Writing in the October "To Your Health," Vitasoy's health professionals quarterly, ( www.vitasoy-usa.com ), Dixon said that soy appears to protect against prostate cancer and may provide protection against hair loss, too. She said, "Male pattern baldness is associated with higher risk of prostate cancer and there may be a 'common pathway' through which soy protects against both prostate cancer and hair loss in men."
Soy consumption and reduced risk of prostate cancer are linked, noted Dixon. "Men who live in countries with higher soy consumption have lower risk of prostate cancer. This tells us that soy is a possible dietary component that may protect the prostate against cancer development."

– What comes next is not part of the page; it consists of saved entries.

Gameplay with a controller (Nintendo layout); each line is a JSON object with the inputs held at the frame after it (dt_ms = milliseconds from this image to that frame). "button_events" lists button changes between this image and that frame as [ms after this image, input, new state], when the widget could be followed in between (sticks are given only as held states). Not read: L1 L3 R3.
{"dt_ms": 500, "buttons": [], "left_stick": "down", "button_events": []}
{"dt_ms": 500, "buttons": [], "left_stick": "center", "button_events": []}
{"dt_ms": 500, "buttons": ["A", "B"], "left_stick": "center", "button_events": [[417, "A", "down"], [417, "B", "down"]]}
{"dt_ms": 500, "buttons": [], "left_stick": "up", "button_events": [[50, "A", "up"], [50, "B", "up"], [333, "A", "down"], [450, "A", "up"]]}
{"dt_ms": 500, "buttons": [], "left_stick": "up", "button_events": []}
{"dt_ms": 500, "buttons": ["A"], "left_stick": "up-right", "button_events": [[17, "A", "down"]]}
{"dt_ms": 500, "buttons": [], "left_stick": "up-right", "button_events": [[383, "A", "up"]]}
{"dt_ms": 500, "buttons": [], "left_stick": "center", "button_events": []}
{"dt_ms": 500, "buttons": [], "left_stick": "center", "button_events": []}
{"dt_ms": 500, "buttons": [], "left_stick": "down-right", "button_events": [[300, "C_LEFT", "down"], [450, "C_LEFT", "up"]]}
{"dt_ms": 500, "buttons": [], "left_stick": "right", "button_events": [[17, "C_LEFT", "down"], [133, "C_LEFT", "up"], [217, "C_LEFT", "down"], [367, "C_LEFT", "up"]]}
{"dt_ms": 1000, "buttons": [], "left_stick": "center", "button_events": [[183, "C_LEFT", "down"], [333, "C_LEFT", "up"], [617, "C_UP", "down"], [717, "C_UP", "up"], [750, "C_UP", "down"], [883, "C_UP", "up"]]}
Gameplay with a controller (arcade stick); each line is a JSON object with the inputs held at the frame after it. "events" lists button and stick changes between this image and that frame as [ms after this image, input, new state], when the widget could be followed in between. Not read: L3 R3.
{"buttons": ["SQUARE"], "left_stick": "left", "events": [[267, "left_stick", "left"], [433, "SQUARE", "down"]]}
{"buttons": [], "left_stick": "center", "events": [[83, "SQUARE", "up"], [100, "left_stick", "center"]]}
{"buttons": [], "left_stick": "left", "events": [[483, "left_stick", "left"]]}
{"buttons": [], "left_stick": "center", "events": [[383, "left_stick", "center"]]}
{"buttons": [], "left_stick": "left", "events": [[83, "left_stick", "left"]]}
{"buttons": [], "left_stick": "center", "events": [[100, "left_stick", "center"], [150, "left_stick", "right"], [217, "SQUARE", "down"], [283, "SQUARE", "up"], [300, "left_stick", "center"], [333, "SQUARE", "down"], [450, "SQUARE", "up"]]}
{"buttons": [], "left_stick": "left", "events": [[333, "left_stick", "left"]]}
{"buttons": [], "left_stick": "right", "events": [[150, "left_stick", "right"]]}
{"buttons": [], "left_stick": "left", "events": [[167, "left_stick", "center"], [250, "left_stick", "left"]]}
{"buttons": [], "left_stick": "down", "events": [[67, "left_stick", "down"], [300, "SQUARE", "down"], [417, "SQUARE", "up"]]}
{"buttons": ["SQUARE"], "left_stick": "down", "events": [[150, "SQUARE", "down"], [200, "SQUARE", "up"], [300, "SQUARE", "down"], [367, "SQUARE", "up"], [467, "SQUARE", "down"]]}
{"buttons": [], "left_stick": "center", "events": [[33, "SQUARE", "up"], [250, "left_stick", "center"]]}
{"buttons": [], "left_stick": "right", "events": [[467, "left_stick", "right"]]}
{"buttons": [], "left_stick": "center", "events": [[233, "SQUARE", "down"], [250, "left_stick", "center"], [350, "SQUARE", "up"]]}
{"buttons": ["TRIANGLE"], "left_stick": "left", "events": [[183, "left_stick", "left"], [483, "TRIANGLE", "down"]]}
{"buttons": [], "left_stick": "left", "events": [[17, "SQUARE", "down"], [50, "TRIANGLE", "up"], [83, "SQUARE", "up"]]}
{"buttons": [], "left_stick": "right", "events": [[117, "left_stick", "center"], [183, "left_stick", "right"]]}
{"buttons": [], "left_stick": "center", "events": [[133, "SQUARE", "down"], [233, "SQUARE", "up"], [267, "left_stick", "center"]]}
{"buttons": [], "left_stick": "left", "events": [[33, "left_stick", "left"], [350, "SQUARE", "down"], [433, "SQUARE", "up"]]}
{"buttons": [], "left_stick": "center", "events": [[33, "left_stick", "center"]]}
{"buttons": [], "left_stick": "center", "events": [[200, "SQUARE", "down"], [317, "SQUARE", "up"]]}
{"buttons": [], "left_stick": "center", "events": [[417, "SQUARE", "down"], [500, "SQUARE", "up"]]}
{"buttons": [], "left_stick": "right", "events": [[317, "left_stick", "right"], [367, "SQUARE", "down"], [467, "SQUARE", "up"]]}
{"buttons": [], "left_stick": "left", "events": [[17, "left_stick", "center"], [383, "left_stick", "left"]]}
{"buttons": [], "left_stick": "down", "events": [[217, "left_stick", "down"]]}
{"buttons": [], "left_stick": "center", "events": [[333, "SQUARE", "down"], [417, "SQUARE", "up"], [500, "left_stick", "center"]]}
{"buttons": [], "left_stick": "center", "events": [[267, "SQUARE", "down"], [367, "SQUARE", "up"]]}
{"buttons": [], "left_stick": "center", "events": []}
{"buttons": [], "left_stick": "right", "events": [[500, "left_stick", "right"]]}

Research in men with prostate cancer has shown that soy can reduce the rate at which prostate specific antigen (PSA) increases. According to Dixon, "This is good news because PSA is used to track how prostate cancer may be progressing in men with the disease. The slower PSA goes up, the better."
While recent research claims that soy decreases fertility in men, "this is preliminary and shouldn't keep men away from soy," notes Dixon. Also important to note is that more than two-thirds of the men studied were overweight or obese, conditions linked to decreased fertility. "It would be premature to tell men to avoid soy for fertility reasons at this point," explained Dixon.
How soy contributes to heart health has been controversial, but Dixon put it into perspective: "Whole soy foods, such as tofu and soy milk, are moderate to high in protein, contain no saturated fat, and provide important heart healthy nutrients such as calcium. If soy replaces foods that are higher in saturated fat, for example, this substitution alone can provide measurable heart health benefits."
About Suzanne Dixon, MPH, MS, RD
Editor's Comment: No surprise here at all. Epidemiological studies on the incidence of MPB in Soy consuming cultures all point to an apparent prophylactic effect. Reinforcing this is the almost identical incidence of balding in Asian Americans who have living in the U.S. for more than a generation to American Caucasians. Consistently consuming Soy Isoflavone extracts would likely be more effective and cost far less. More pronounced effects could likely be obtained combining Soy Isoflavones with Cayenne Pepper. Additionally, the overwhelming preponderance of available evidence suggest there is no negative impact on fertility whatsoever with regards to Soy Isoflavone consumption obtainable at supplemental and dietary levels. On the contrary , Soy consuming cultures are of the most populous on the planet.